** Complete the following **
**A.** In the column on soccer, copy out the part that opens with the words containing "(3) No other" and closes with "to crush you.".
**B.** According to the column on soccer, for how long did the writer hold off on writing about the sport?

** Given passage **

*** Block opens ***

AMERICA'S FAVORITE NATIONAL PASTIME: HATING SOCCER



By Ann Coulter

 
I've held off on writing about soccer for a decade -- or about the length of the average soccer game -- so as not to offend anyone. But enough is enough. Any growing interest in soccer can only be a sign of the nation's moral decay.


(1) Individual achievement is not a big factor in soccer. In a real sport, players fumble passes, throw bricks and drop fly balls -- all in front of a crowd. When baseball players strike out, they're standing alone at the plate. But there's also individual glory in home runs, touchdowns and slam-dunks.


In soccer, the blame is dispersed and almost no one scores anyway. There are no heroes, no losers, no accountability, and no child's fragile self-esteem is bruised. There's a reason perpetually alarmed women are called "soccer moms," not "football moms."


Do they even have MVPs in soccer? Everyone just runs up and down the field and, every once in a while, a ball accidentally goes in. That's when we're supposed to go wild. I'm already asleep.


(2) Liberal moms like soccer because it's a sport in which athletic talent finds so little expression that girls can play with boys. No serious sport is co-ed, even at the kindergarten level.


(3) No other "sport" ends in as many scoreless ties as soccer. This was an actual marquee sign by the freeway in Long Beach, California, about a World Cup game last week: "2nd period, 11 minutes left, score: 0:0." Two hours later, another World Cup game was on the same screen: "1st period, 8 minutes left, score: 0:0." If Michael Jackson had treated his chronic insomnia with a tape of Argentina vs. Brazil instead of Propofol, he'd still be alive, although bored.


Even in football, by which I mean football, there are very few scoreless ties -- and it's a lot harder to score when a half-dozen 300-pound bruisers are trying to crush you.


(4) The prospect of either personal humiliation or major injury is required to count as a sport. Most sports are sublimated warfare. As Lady Thatcher reportedly said after Germany had beaten England in some major soccer game: Don't worry. After all, twice in this century we beat them at their national game.

*** Block closes ***

** Information given **
*** Block opens ***

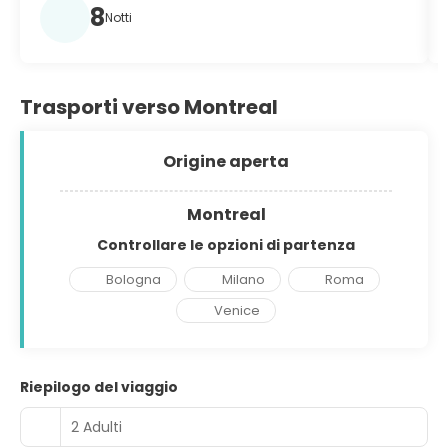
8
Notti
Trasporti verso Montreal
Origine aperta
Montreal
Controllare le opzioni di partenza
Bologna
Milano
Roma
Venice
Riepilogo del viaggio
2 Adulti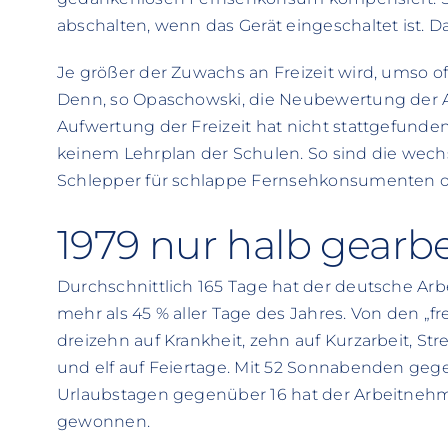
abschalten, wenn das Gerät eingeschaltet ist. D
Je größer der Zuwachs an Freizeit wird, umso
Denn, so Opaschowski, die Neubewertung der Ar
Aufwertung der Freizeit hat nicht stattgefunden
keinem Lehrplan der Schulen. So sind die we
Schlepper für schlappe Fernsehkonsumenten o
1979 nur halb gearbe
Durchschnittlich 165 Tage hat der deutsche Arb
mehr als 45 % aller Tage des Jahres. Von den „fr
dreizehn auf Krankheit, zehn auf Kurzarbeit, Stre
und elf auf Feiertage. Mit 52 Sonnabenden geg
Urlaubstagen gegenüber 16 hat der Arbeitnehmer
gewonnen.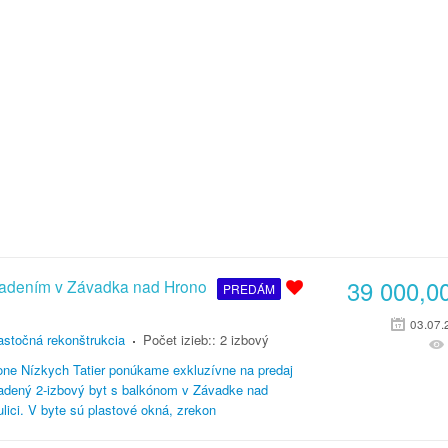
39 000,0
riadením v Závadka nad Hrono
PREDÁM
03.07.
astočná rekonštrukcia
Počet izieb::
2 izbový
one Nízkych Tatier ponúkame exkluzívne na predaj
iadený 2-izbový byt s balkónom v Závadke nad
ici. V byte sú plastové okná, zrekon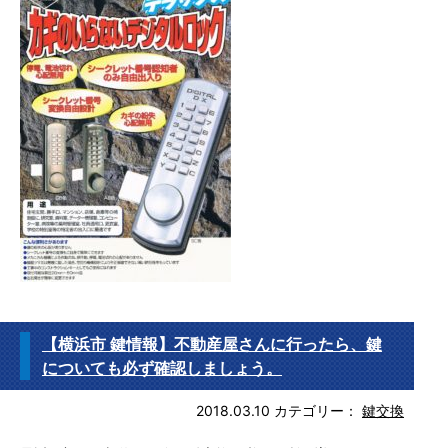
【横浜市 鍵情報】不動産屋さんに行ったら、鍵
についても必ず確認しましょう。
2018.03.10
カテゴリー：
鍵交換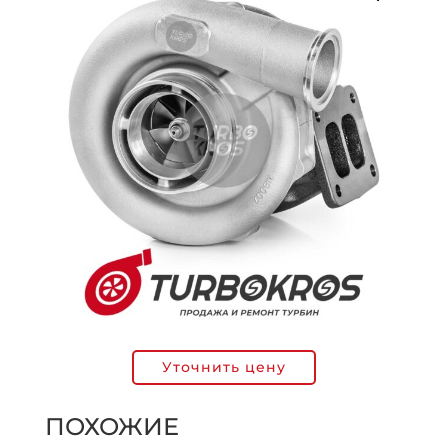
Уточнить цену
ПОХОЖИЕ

*** Block closes ***

** Problem solutions **
**A.**
(3) No other "sport" ends in as many scoreless ties as soccer. This was an actual marquee sign by the freeway in Long Beach, California, about a World Cup game last week: "2nd period, 11 minutes left, score: 0:0." Two hours later, another World Cup game was on the same screen: "1st period, 8 minutes left, score: 0:0." If Michael Jackson had treated his chronic insomnia with a tape of Argentina vs. Brazil instead of Propofol, he'd still be alive, although bored.


Even in football, by which I mean football, there are very few scoreless ties -- and it's a lot harder to score when a half-dozen 300-pound bruisers are trying to crush you.

**B.** For a decade.